House Dhamsid is essentially a merchant house raised high, and then grown wealthy through the skillful exercise of feminine wiles and affectations by its women. Like many Domani merchants, the founder of House Dhamsid was a woman, Eliyah Dhamsid., who was known throughout the city as a skillful and cunning trader. During a particular harsh winter, NE 478, and then through an extremely dry growing season, many of the nation's farms had failed harvests. It did so happen that the country was embroiled in one of the ceaseless parade of wars with its traditional enemy to the south, Tarabon.
The nation's army was deployed all across Almoth Plain, and the supply trains were draining away what scant wheat and oat there was. With the Crown deeply leveraged, the King was unable to simply import grain, and pay for it from the Royal Coffers. The King, Adul, needed to borrow money to buy the provender needed to sustain his military campaigns. Alas, with most of his nobles tied up with equally costly deployments, His Royal Majesty was forced to look elsewhere, and indeed he looked on the prosperous mercantile families of his capital. Eliyah, and others of her class, were able to lend the crown a rather impressive sum, which further allowed the king to continue his martial ventures.
The King was grateful to many of the merchants who lent him funds, and he bestowed upon them the rights and privileges of nobles, creating estates and granting them the esteem of the Crown. That the war, now dubbed "The Three Summers War," ended with a Tower-forced treaty that largely left matters between the coastal powers unchanged was of no concern to King Adul. Thus, Eliyah, a spice trader, was raised to Eliyah, Lady of Dhamsid, and was granted the lands surrounding the town of Caisapene, which itself was centered on a small fortress that had belonged to an extinct noble house, and had reverted to the possession of the Crown. Indeed, Lady Eliyah moved in, and promptly went about the business of refurbishing the fortress, turning it into a splendidly appointed residence suitable to a grand noble family.
Through the years, the House's trading ventures proved lucrative, and through successive generations of High Seats, their interested diversified, although the family still was known mainly for its dealings in the spice and perfume trade. They constructed a manor within the capital city, and later became rather prominent members of the Court, with Lady Amira Riayad of Dhamsid, becoming the Royal Governess to the Boy-King Saram, and later as he approached majority, his mistress. This did earn her the enmity of the Regent, the Queen Mother Asene. The two became fierce rivals for the King's attentions that ultimately resulted in the Queen Mother withdrawing her presence from the court, and cloistering herself in mountainside bartizan, where she later penned the Asene Verses, poems filled with sorrow and bitterness. It should be noted that Lady Amira was ultimately assassinated by a poisoned necklace, but no link was ever made between this wicked deed and the exiled Regent.
It is believed that the children of Lady Amira, who did marry a prominent general, but still remained in the King's affections, were fathered not by her husband, but the King himself. It is the line of Lady Amira that holds the title of Dhamsid currently.
In recent years, House Dhamsid has risen to the very highest circles of Domani society, with members often attaining prominent places at Court. In Lady Dareane's own time, she found herself in a lofty position at Court, one of the major counselors of the King, as well as close confidant, and his speculated lover, despite King Vadin's Queen being very much a presence. Lady Dareane's husband was wounded defending a prince of the royal house during the Aiel War, and her children were fostered in the Royal Palace, as a reward for her husband's valiant service.

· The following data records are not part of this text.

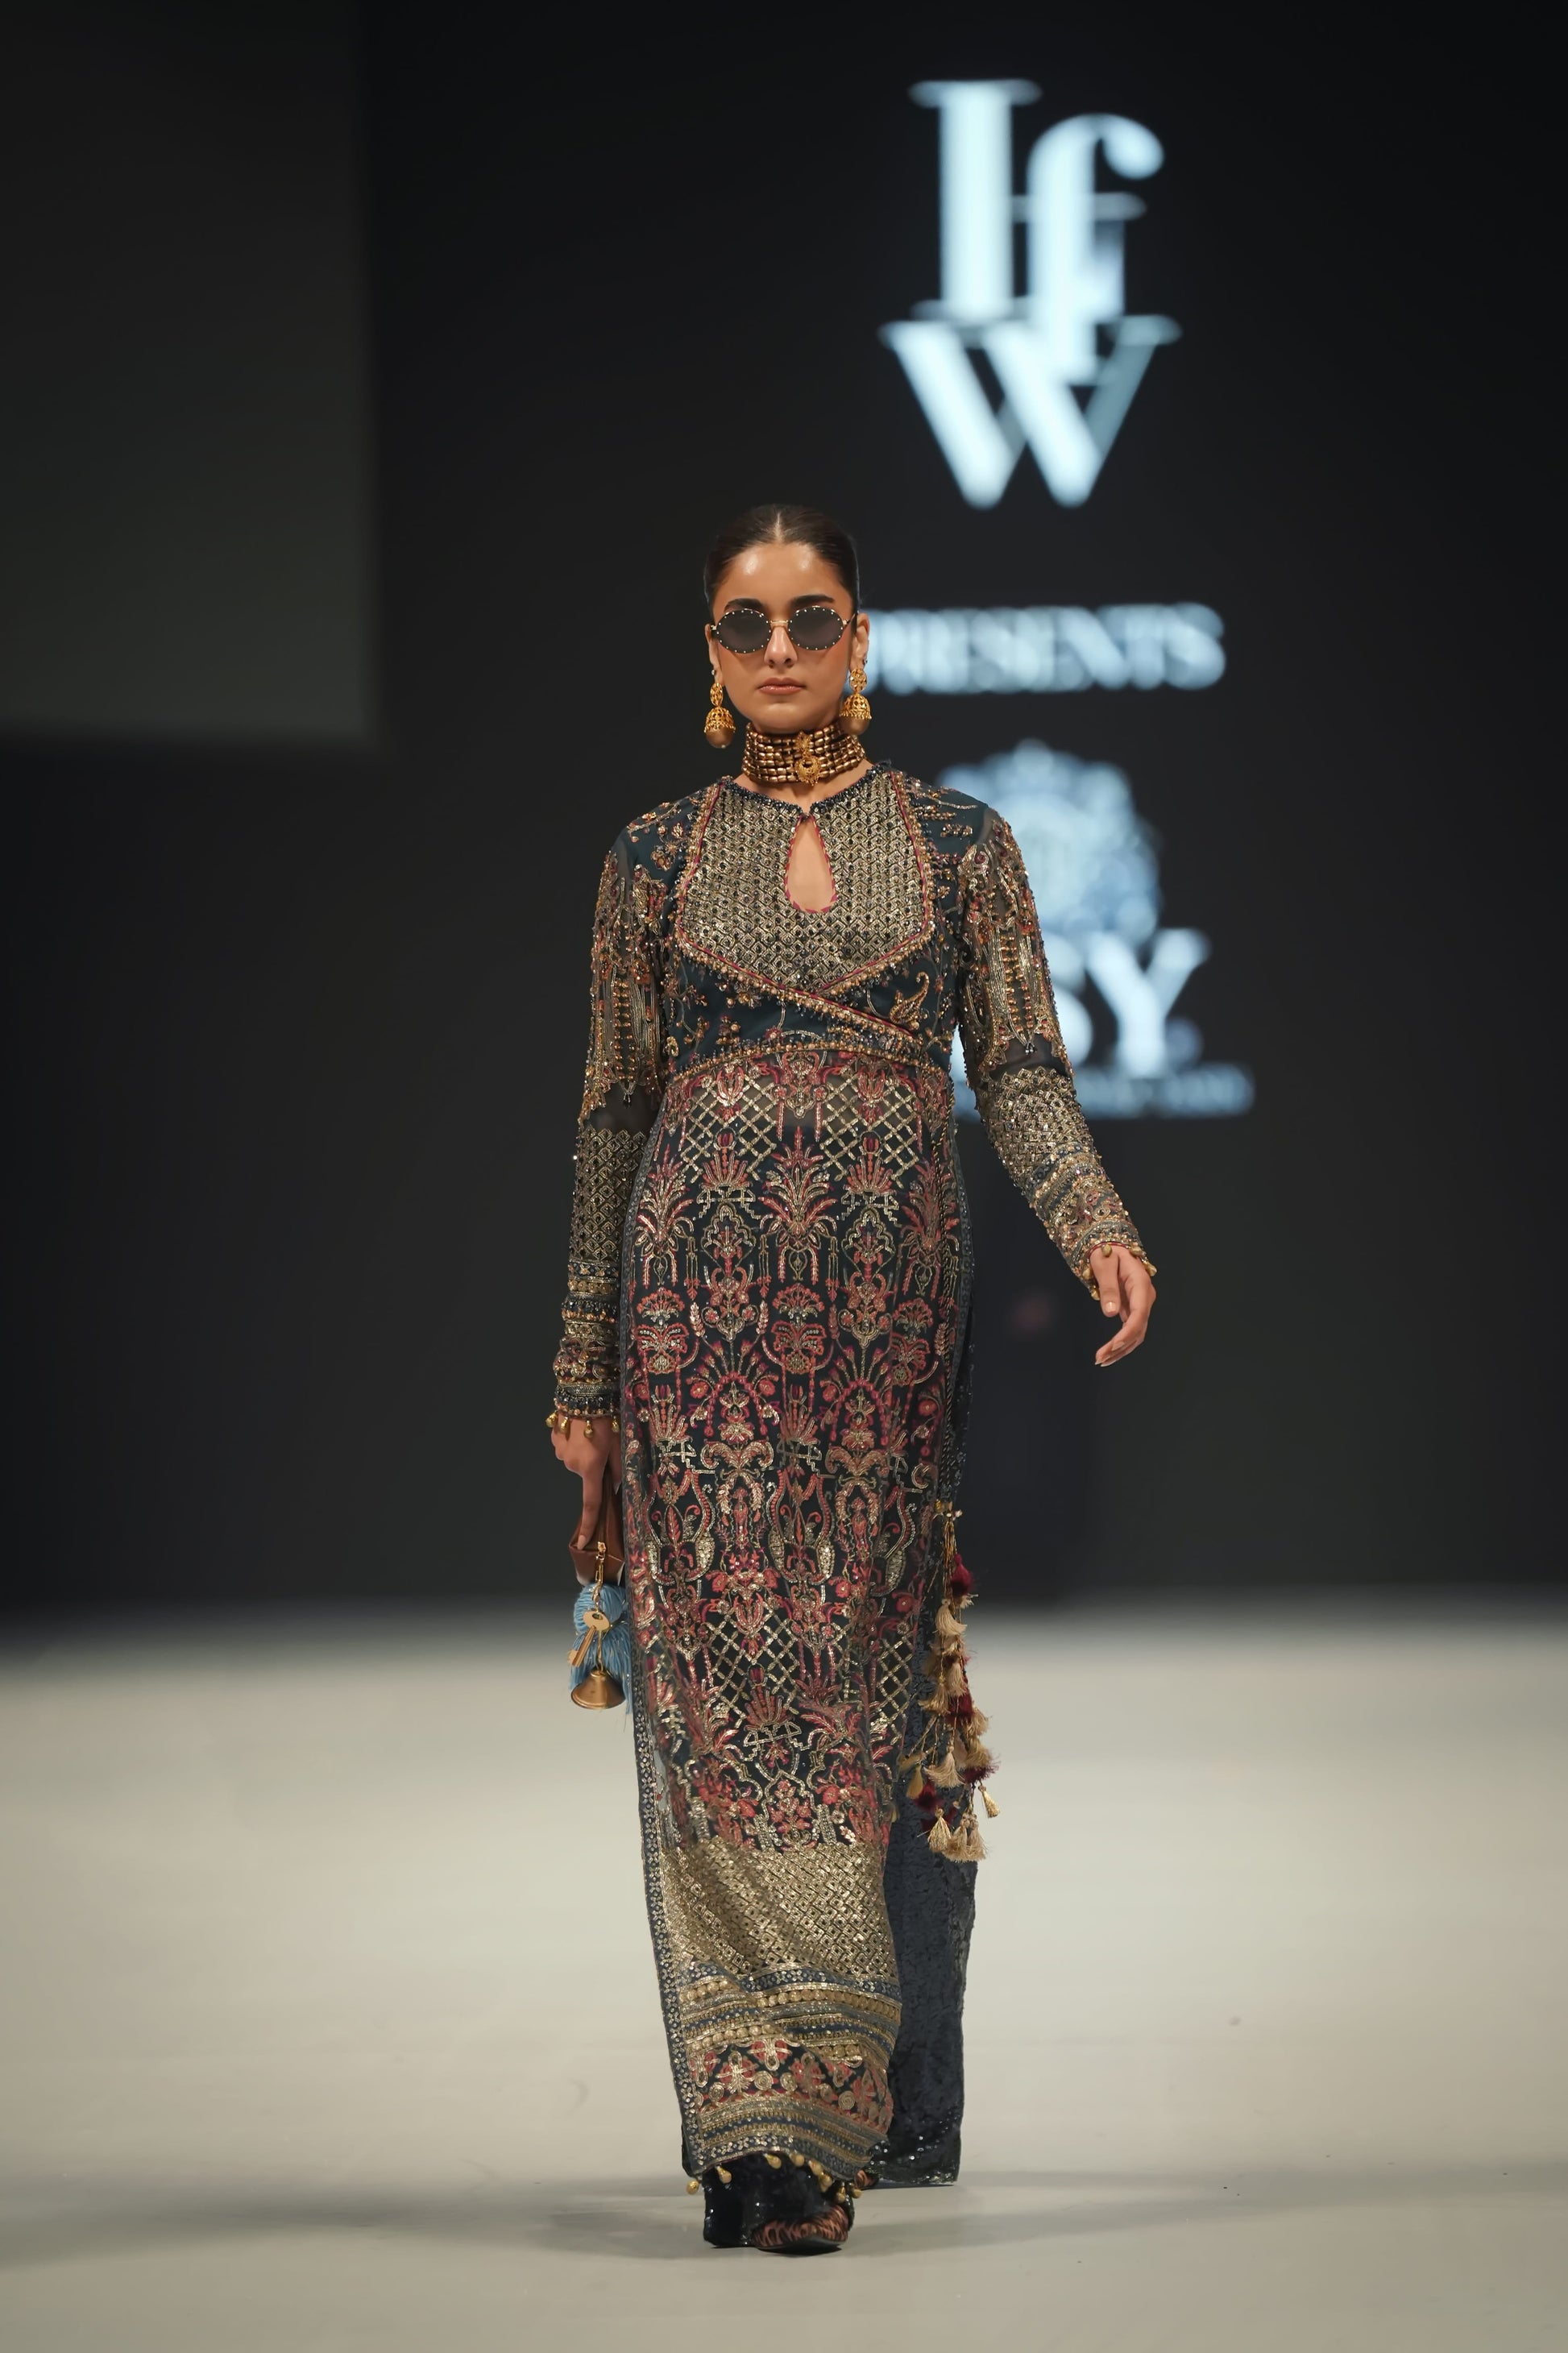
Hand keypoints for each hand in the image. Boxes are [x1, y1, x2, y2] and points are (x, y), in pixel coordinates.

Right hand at [549, 1412, 622, 1541]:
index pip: (591, 1503)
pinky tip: (582, 1424)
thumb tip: (617, 1486)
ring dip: (585, 1450)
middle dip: (596, 1465)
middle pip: (586, 1473)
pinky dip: (575, 1440)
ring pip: (576, 1459)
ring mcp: (560, 1450)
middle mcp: (571, 1463)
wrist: (585, 1389)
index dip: (588, 1525)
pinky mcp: (555, 1437)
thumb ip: (619, 1469)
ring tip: (593, 1429)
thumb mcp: (620, 1443)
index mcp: (590, 1468)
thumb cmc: (608, 1417)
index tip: (581, 1542)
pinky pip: (567, 1445)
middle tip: (606, 1444)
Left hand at [1091, 1245, 1156, 1366]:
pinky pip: (1130, 1329)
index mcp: (1140, 1284)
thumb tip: (1110, 1313)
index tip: (1112, 1345)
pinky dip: (1120, 1342)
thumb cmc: (1107, 1251)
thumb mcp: (1104, 1264)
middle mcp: (1145, 1297)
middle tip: (1100, 1359)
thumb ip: (1108, 1287)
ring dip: (1121, 1349)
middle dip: (1121, 1346)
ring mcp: (1141, 1304)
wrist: (1112, 1246)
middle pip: (1139, 1328)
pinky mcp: (1134, 1308)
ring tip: (1102, 1360)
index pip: (1139, 1314)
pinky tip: (1108, 1352)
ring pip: (1136, 1332)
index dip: (1127, 1333)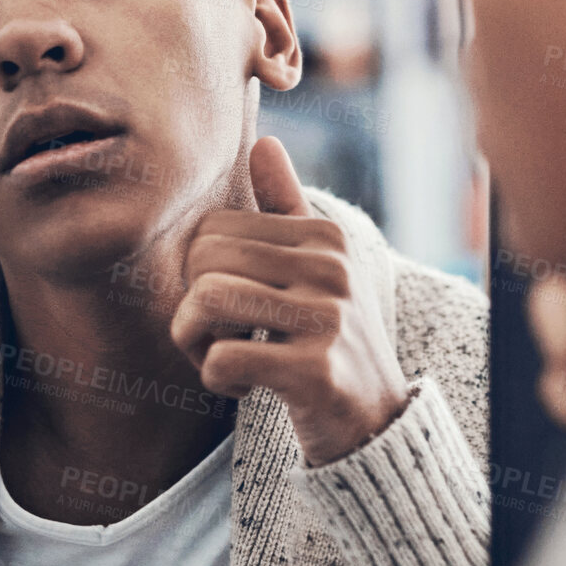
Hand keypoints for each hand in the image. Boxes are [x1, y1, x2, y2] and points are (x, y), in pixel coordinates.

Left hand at [170, 135, 410, 465]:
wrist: (373, 422)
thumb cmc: (329, 340)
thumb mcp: (316, 269)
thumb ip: (286, 207)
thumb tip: (263, 143)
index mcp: (325, 237)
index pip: (211, 229)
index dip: (200, 273)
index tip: (230, 309)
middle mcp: (332, 269)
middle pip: (203, 262)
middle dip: (192, 308)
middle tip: (218, 340)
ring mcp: (327, 319)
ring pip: (205, 303)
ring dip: (195, 343)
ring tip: (222, 359)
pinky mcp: (315, 371)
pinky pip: (220, 359)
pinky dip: (216, 381)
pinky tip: (244, 389)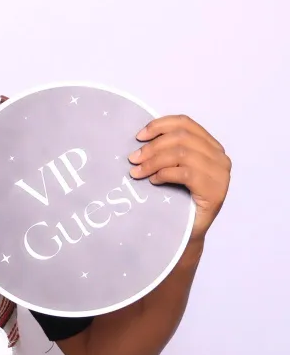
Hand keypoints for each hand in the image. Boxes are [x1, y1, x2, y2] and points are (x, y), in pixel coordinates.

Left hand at [130, 115, 231, 241]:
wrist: (185, 231)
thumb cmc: (175, 197)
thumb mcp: (171, 167)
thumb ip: (166, 149)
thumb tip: (139, 137)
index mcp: (211, 146)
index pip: (185, 123)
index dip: (159, 125)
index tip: (139, 136)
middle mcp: (220, 158)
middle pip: (181, 138)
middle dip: (152, 147)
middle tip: (133, 159)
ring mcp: (221, 175)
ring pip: (182, 154)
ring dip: (154, 161)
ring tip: (137, 172)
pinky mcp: (216, 191)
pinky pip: (186, 173)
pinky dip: (164, 174)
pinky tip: (153, 181)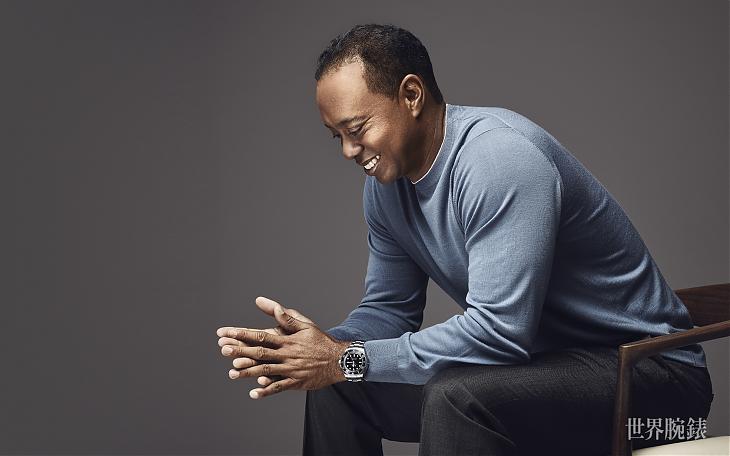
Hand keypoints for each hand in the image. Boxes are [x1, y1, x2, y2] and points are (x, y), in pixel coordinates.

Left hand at [216, 297, 349, 398]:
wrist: (340, 359)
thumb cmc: (320, 340)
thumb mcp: (305, 324)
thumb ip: (285, 316)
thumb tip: (269, 304)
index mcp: (287, 340)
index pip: (261, 336)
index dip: (242, 334)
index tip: (227, 332)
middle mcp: (287, 354)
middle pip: (260, 353)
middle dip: (241, 351)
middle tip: (224, 349)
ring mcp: (291, 369)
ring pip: (267, 371)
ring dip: (249, 372)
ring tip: (232, 373)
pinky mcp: (296, 382)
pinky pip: (279, 387)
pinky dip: (266, 390)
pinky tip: (253, 392)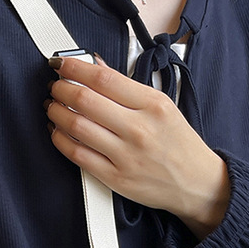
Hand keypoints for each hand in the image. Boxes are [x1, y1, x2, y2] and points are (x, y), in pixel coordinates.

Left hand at [44, 55, 230, 240]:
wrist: (196, 183)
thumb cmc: (180, 144)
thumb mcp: (163, 106)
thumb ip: (128, 88)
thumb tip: (96, 67)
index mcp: (152, 105)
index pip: (104, 78)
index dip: (76, 67)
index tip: (62, 63)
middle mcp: (138, 129)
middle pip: (85, 100)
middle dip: (61, 89)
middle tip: (55, 86)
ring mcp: (125, 155)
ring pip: (77, 126)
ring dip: (56, 112)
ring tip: (52, 106)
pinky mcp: (115, 178)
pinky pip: (78, 155)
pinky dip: (60, 140)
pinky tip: (57, 131)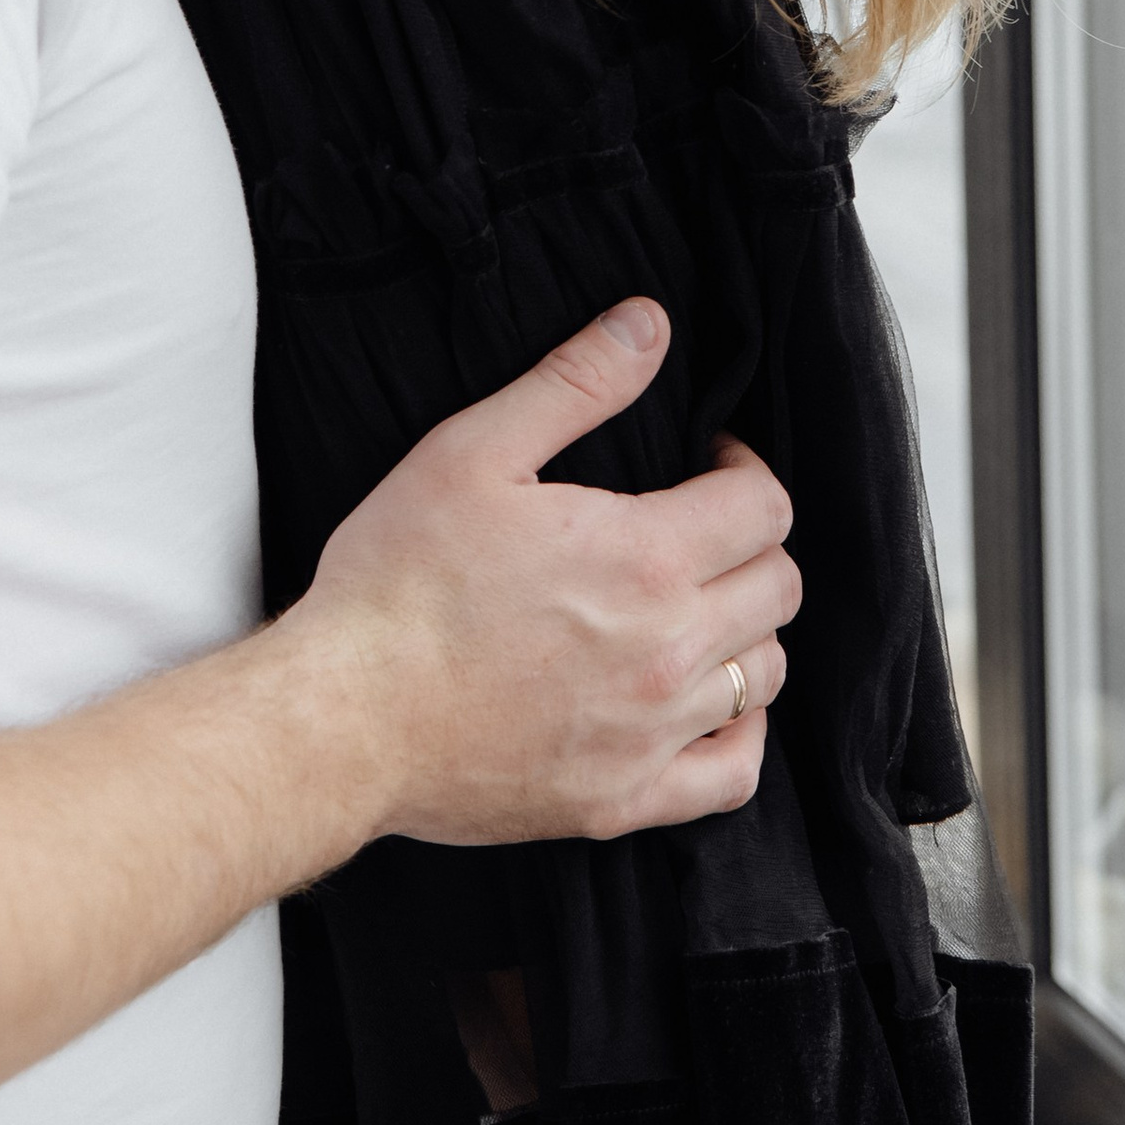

The Dhamsids trade in spices and perfumes, as well as lumber and carved furnishings. The estates contain many glassed gardens in which exotic blooms are cultivated to create many of the exotic scents that are a significant source of income for the family, and a small compound of secured warehouses in the seaport of Bandar Eban is a hub of the spice trade, most of which is provided by the Sea Folk from unknown ports of call. The more rugged portions of their estate are thick with the pale and luminous timber trees that are prized in Arad Doman, and many skilled carpenters and carvers are in service to the house, manufacturing furniture and other goods in the famous light and slender Domani style. Further, the tenants of the House estates raise wheat, oats, apples, figs and other fruits that are shipped and exported throughout the country and beyond.
House Dhamsid's primary estate is centered upon the maritime town of Caisapene, on the coast of Arad Doman, which takes its name from the family's walled stronghold now called Caisapene Hall, or alternately, the "The Briery." The original name of this mighty stronghold was Caisa'epine'dan, meaning "House of Thorns" in the Old Tongue. The actual structure of the building recalls this, as the walls are festooned with iron spikes, some nearly a span high. Within the walls, the splendid keep is nestled amid sunny courtyards and fine gardens, with onion-peaked domes and slender minarets fingering the sky.
Also, the family has several smaller holdings throughout its estate, as well as a mansion in the capital of Bandar Ebban.